Не лучшим было церковное прошлое самих искателей милостыни. В их жизни православие менялось на «латынство», «латынство» на мусульманство с легкостью, которая не укладывалась в сознании строгих приверженцев восточного христианства. Понятно, что такие гости предпочитали умалчивать о своем сомнительном прошлом. Но скрыть его оказывалось нелегко. Сами греки, ревниво следившие друг за другом, спешили при первой возможности донести на соперника и обойти его в симпатиях новообретенных покровителей. Постоянные обвинения, взаимные дрязги, наушничество и доносительство сопровождали едва ли не каждый приезд греческих архиереев.
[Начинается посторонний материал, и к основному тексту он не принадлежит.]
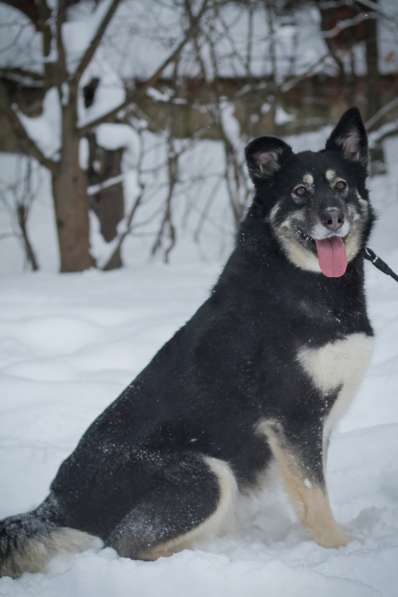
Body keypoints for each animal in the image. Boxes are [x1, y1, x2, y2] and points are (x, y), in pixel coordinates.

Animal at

Приходилось с осторожностью относиться даже к самим восточным патриархам. Только на константинопольском патриаршем престоле за 60 лет, с 1595 по 1657 год сменилось более сорока патриархов. Немногие из них оставили престол по своей воле или из-за смерти. Бесконечная череда патриархов — результат интриг, соперничества, гнева султана. Знаменитый патриарх Кирилл Лукарис, семь раз свергнутый и шесть раз возвращавшийся на престол, в конце жизни склонялся к соглашению с протестантами. Турки, подстрекаемые соперниками, низвели и умертвили Лукариса. Патриарший посох угодил в руки его непримиримого соперника, Кирилла Контариса, который в 1638 году тайно принял католичество. Но тайна стала явной, и Контарис в третий — и последний раз — оставил патриарший престол.
Подобные случаи воспринимались некоторыми ревнителями как новые доказательства неполноты и неблагополучия греческого православия. К тому же греки лишились своей школы и богословскую ученость получали в Италии под присмотром папы и иезуитов, а значит, вольно или невольно пропитывались духом «латынства». Даже книги их печатались в Европе и проходили папскую цензуру и редактуру, после которых, по их же собственному признанию, грекам приходилось вымарывать различные «смутки».
Православие греков казалось настолько сомнительным, что некоторых из них перестали по приезде в Москву пускать в православные храмы. Отныне им следовало сначала пройти исправление в монастырской келье[153].
Скептическое отношение к грекам и к восточному православию ярко выразилось в так называемых «Прениях о вере» Арсения Суханова.